Görülmeyen bir tehlike daha var. Köylerde üretecek adam kalmadı…

Köylerde sadece yaşlılar kalmış…

Üretenlerin yaş ortalaması 55-60. Yıllar önce köyden kente iş için göç etmiş olanlar emekli olduktan sonra tekrar köyüne dönüyor…

Onlar dönüyor ama çocuklar şehirde kalıyor. Nedeni ise şehirdeki sosyal-kültürel faaliyet köyde yok. Bu nedenle gençler köylerde kalmıyor…

* * *

Köylerde genç kalmadı. Bunların köyde tutulması için tarım politikası lazım. Bu insanlar asgari ücretli iş bulma sigortalı olma isteğiyle köyü bırakıyor…

“Karnım doymasa param artmasa da en azından sigortam olur, hastalıkta güvencem olur” düşüncesi ile köyü terk ediyor. Bu insanları teşvik etmek lazım. Sigortasını devlet bir süreliğine karşılayabilir. Uzun vadeli düşük kredilerle destek olabilir. Alım garantisi verebilir…

Kentlerde yaşanan ekonomik, sosyal gelişme, kırsala çok geç yansıdı. Kırsalda gelir seviyesi ülke ortalamasının üçte biri dolaylarında. İş arayışı, çocuklarına daha iyi bir gelecek hazırlama isteği, eğitim, sağlık imkanlarından yararlanma beklentisi, sosyal güvence arayışı, sosyal statü kazanma, teknolojide meydana gelen değişme ve gelişmelerden yararlanma isteği gibi nedenlerle köyden kente yoğun göç dalgaları yaşanmaya devam ediyor…

Bu durumu tersine çevirmek elimizde…

Genç nüfusun tarıma dönüşünün yollarını aramalıyız. Bunun için öncelikli olarak kırsal kalkınma desteklerinin yanında çiftçi gelirlerinin artırılması, diğer sektör gelirlerine yaklaştırılması gerekiyor…
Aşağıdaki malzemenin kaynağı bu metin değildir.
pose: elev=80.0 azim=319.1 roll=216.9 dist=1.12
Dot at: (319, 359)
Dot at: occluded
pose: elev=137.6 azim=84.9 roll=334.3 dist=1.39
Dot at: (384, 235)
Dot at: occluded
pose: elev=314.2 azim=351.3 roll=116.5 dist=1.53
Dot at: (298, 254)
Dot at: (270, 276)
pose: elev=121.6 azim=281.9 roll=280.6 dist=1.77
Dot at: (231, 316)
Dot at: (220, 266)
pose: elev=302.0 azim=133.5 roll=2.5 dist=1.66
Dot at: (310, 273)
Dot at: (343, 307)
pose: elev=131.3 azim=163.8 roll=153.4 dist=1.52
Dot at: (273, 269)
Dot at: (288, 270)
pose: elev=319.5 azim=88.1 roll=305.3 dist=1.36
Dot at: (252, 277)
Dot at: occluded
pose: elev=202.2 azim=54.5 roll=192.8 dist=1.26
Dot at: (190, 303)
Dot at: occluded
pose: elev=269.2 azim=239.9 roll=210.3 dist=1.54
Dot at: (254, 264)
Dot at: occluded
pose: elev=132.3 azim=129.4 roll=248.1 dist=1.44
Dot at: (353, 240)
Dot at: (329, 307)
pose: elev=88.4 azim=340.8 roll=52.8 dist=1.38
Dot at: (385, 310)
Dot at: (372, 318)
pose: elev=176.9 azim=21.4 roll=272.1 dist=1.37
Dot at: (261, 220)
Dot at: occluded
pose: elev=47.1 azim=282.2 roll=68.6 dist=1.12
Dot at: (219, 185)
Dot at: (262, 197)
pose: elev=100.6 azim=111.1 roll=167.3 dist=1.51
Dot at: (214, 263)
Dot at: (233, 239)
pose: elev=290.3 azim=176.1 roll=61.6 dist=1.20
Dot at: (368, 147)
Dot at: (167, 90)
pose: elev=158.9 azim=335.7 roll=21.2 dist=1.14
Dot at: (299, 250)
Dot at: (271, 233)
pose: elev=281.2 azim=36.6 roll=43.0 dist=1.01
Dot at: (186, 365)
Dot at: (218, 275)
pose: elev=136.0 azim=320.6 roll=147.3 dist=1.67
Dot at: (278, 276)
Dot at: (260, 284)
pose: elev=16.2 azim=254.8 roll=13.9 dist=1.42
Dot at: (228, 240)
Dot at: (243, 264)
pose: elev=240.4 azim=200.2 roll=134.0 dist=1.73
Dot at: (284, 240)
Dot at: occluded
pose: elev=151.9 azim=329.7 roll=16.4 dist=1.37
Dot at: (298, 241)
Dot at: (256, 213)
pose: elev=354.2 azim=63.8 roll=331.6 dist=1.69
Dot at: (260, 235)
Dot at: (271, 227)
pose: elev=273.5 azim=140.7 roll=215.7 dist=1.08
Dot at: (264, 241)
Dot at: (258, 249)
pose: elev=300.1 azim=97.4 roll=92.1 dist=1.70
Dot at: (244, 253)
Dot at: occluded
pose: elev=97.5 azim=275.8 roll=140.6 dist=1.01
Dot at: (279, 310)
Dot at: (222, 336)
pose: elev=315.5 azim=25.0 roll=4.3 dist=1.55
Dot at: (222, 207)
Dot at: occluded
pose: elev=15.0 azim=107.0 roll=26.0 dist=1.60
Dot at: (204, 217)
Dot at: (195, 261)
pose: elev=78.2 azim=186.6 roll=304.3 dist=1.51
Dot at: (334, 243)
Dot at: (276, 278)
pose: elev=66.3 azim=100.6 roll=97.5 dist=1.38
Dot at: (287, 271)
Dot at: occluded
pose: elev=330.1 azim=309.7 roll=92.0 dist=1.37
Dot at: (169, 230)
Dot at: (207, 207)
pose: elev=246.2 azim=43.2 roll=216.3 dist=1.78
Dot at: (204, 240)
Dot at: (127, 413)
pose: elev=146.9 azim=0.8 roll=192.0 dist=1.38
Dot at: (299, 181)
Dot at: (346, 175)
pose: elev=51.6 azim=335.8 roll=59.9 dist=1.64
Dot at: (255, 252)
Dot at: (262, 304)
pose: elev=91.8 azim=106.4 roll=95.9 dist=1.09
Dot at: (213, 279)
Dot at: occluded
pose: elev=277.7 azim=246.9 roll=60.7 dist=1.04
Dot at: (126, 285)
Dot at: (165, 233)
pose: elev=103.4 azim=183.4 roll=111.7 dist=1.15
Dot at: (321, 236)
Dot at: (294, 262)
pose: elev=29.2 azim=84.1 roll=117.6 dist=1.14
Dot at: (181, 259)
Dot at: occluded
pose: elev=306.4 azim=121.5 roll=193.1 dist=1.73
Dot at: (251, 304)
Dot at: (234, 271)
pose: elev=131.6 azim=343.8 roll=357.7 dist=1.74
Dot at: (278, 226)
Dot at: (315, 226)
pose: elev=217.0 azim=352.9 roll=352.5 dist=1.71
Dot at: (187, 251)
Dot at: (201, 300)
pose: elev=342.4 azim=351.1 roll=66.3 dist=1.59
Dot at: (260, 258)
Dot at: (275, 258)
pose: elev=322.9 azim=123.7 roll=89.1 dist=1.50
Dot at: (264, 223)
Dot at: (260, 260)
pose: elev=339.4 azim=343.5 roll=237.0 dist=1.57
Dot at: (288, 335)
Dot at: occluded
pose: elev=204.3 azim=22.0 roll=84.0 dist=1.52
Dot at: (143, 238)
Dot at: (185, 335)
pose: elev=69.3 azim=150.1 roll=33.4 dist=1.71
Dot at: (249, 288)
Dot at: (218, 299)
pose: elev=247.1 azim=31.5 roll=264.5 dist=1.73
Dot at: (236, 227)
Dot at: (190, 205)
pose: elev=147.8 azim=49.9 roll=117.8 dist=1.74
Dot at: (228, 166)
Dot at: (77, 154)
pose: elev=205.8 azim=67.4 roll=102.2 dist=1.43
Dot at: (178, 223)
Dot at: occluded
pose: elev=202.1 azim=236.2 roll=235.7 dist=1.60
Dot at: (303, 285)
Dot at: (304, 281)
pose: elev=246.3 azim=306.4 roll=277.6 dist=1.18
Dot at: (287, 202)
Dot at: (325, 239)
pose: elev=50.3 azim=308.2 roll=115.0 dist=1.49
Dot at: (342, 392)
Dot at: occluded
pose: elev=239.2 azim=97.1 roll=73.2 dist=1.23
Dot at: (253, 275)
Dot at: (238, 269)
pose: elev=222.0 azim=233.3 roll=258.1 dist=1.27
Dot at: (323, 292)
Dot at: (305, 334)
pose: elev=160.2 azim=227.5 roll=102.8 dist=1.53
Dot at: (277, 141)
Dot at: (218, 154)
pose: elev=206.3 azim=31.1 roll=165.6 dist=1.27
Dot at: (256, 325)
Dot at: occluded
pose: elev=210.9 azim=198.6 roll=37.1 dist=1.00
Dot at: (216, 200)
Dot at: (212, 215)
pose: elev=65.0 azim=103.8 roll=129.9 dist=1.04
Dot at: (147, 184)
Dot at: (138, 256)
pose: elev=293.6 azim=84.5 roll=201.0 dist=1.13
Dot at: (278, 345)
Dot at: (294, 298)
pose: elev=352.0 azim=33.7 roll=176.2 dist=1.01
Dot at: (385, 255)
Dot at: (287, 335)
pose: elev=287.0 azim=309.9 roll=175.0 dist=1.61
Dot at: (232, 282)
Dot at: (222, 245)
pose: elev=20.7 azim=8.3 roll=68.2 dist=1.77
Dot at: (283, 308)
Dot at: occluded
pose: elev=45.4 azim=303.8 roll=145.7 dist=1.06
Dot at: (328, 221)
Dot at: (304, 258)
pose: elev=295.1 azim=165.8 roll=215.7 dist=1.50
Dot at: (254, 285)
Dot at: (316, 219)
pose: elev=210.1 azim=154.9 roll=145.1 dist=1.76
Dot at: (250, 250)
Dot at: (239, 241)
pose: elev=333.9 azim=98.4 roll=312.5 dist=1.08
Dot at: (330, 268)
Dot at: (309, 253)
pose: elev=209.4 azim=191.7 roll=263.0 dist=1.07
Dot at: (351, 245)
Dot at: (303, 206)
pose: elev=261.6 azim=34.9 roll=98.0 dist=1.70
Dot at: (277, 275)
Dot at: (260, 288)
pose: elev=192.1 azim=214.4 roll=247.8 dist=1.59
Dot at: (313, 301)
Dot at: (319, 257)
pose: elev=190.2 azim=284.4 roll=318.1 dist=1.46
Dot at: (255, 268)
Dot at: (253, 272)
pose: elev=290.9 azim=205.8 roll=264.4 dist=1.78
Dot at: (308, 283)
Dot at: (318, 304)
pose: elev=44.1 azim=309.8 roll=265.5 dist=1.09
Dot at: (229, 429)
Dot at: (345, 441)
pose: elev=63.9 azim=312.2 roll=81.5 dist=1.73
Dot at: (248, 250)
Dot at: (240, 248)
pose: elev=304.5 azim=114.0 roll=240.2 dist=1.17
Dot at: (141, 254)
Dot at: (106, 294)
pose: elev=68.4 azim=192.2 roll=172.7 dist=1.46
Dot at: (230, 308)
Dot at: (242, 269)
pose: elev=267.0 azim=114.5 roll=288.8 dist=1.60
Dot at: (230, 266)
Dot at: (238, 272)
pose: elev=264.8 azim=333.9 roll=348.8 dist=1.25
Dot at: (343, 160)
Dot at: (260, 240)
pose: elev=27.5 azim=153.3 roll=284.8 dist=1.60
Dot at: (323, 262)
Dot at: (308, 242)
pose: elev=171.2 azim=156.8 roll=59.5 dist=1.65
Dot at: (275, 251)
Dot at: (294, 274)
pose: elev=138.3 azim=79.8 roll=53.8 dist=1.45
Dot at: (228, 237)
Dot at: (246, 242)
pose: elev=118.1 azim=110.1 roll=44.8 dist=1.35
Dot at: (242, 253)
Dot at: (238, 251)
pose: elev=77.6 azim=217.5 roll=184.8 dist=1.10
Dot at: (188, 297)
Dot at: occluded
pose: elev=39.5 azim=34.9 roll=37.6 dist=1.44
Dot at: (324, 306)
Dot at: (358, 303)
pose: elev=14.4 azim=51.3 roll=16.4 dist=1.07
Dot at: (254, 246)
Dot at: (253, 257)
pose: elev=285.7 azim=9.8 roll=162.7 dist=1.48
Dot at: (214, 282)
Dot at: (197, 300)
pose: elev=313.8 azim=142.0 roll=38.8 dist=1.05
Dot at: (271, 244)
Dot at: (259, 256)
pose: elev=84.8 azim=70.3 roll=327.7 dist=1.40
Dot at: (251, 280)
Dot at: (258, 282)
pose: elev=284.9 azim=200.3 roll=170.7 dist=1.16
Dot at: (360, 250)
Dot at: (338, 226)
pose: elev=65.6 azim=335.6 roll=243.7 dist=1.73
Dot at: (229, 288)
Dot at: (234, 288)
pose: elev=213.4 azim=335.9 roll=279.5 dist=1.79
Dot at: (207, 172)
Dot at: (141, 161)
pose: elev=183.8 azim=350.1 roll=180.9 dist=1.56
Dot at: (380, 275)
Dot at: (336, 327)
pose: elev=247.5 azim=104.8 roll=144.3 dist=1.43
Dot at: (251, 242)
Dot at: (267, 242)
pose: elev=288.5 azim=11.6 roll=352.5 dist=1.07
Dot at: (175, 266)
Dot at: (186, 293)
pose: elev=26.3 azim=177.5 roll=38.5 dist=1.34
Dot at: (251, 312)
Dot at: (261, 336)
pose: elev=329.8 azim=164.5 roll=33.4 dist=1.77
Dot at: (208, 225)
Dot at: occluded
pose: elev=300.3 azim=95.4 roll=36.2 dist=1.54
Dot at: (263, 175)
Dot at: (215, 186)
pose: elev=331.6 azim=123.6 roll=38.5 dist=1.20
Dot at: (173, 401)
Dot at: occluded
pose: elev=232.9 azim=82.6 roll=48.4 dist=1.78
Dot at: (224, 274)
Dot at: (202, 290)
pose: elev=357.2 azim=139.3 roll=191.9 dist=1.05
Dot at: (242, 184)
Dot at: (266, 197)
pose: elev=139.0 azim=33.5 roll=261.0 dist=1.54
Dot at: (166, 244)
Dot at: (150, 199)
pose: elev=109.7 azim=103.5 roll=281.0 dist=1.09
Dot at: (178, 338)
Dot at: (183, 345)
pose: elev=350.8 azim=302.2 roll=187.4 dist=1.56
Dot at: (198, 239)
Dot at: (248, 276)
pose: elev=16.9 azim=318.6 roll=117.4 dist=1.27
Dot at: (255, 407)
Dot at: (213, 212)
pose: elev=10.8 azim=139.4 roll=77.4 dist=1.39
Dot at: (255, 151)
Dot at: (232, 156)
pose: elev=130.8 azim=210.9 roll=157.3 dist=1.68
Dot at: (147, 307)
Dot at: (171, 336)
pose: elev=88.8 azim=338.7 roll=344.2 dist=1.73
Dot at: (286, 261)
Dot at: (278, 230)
Ülkemizde tarım nüfusu yaşlanıyor

Tarımda çalışan nüfus giderek yaşlanıyor. Tarımda çalışan nüfusun yaş ortalaması tarımı olumsuz etkiliyor. Genç nüfus sürekli azalıyor ve kırdan göçüyor, köyler yaşlı nüfusa kalıyor. Fevkalade olumsuz bir durumla karşı karşıyayız…

Yaşlı çiftçiler emekli olunca sofralarımıza kim ekmek, sebze, meyve koyacak? Bu konuyu çok iyi düşünmeliyiz…

Türkiye’deki erkek çiftçilerin yaş ortalaması 57,7, kadın çiftçilerin yaş ortalaması 60,1, Ziraat Odalarına kayıtlı toplam çiftçilerin yaş ortalaması ise 58,1…

* * *

Bu yazıyı neden yazdığıma gelince…

Birkaç kez yazdım…

Seyitgazi’nin Ayvalı Mahallesi’nde (köy) 750 metre kare bahçemiz var…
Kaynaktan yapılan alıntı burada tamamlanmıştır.